### EXERCISE INPUTS:
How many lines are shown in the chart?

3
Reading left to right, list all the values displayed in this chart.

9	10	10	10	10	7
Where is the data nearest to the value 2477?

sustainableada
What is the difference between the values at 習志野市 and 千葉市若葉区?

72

---

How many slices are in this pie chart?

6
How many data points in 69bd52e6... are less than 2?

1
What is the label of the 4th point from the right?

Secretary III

* * *

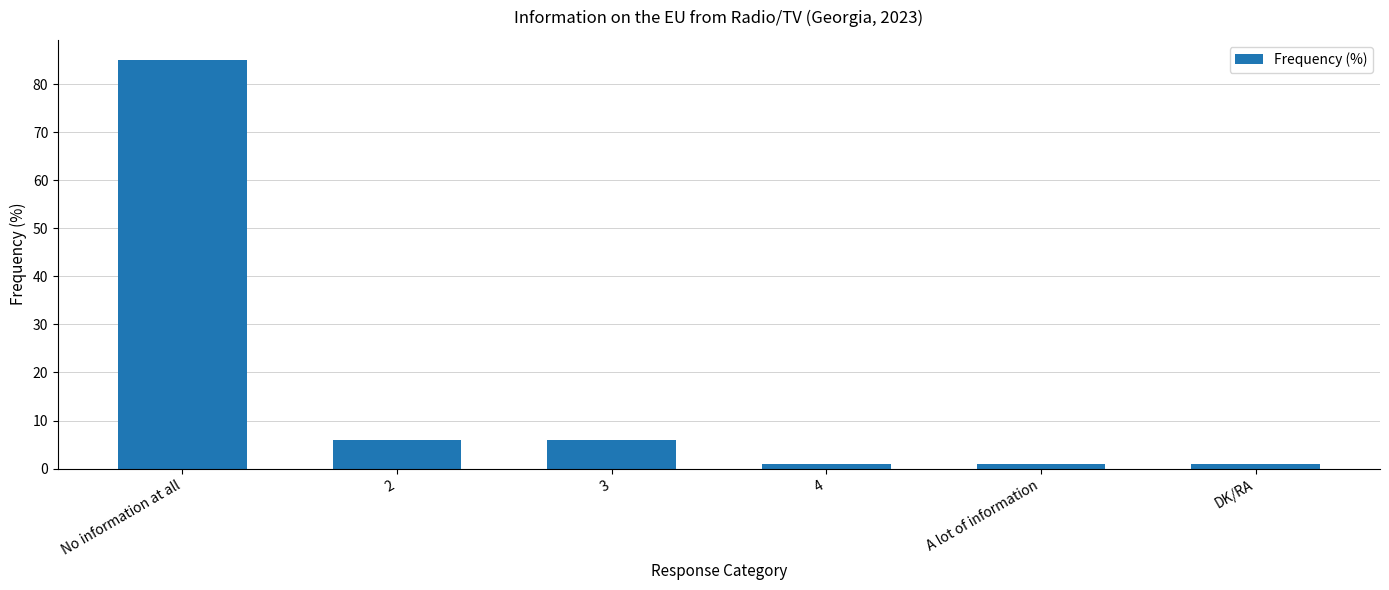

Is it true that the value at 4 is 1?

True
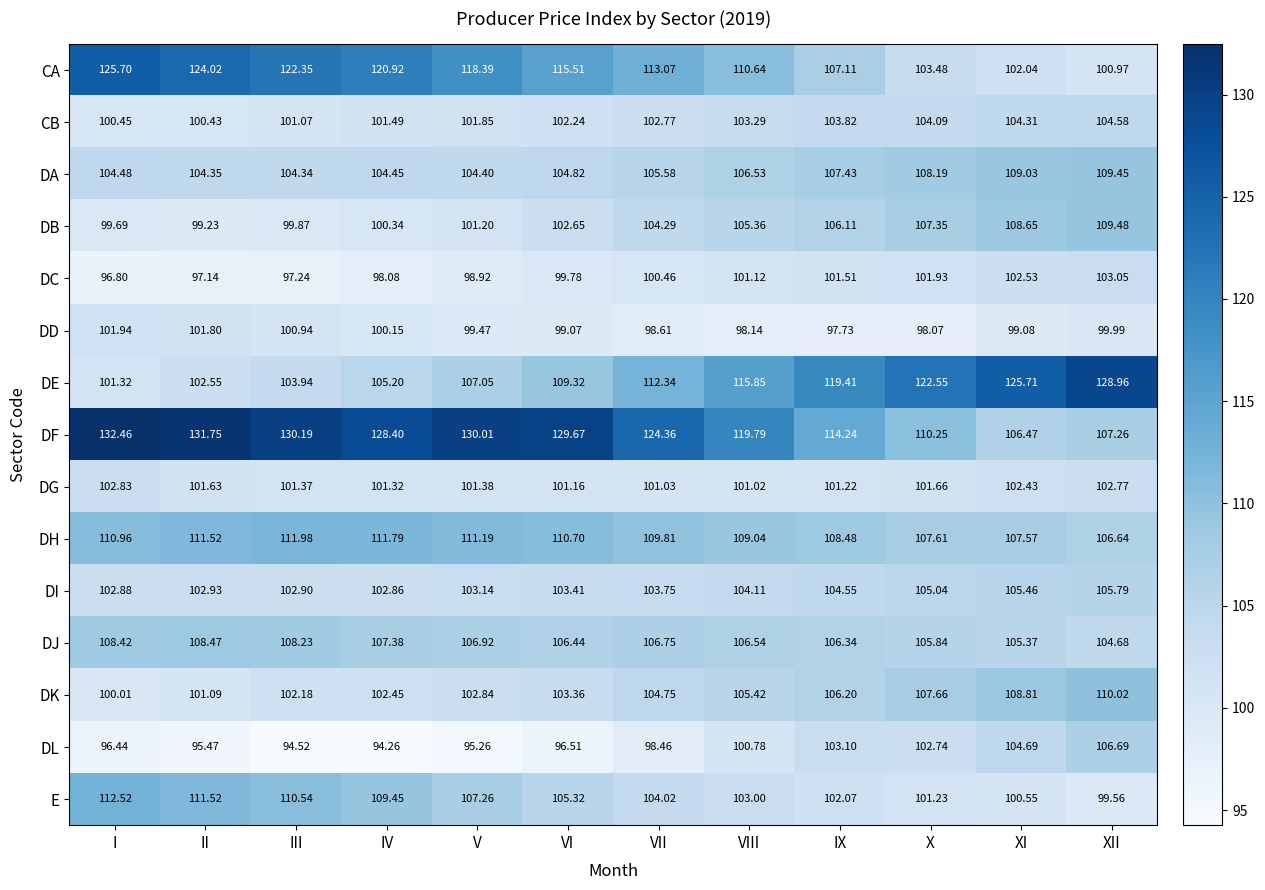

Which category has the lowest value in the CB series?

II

### YOUR GOAL:
Copy out the rows from the line with "How many slices are in this pie chart?" through the line with "What is the label", keeping both of those lines and every line between them unchanged.

### TASK RESULT:
How many slices are in this pie chart?

6
How many data points in 69bd52e6... are less than 2?

1
What is the label of the 4th point from the right?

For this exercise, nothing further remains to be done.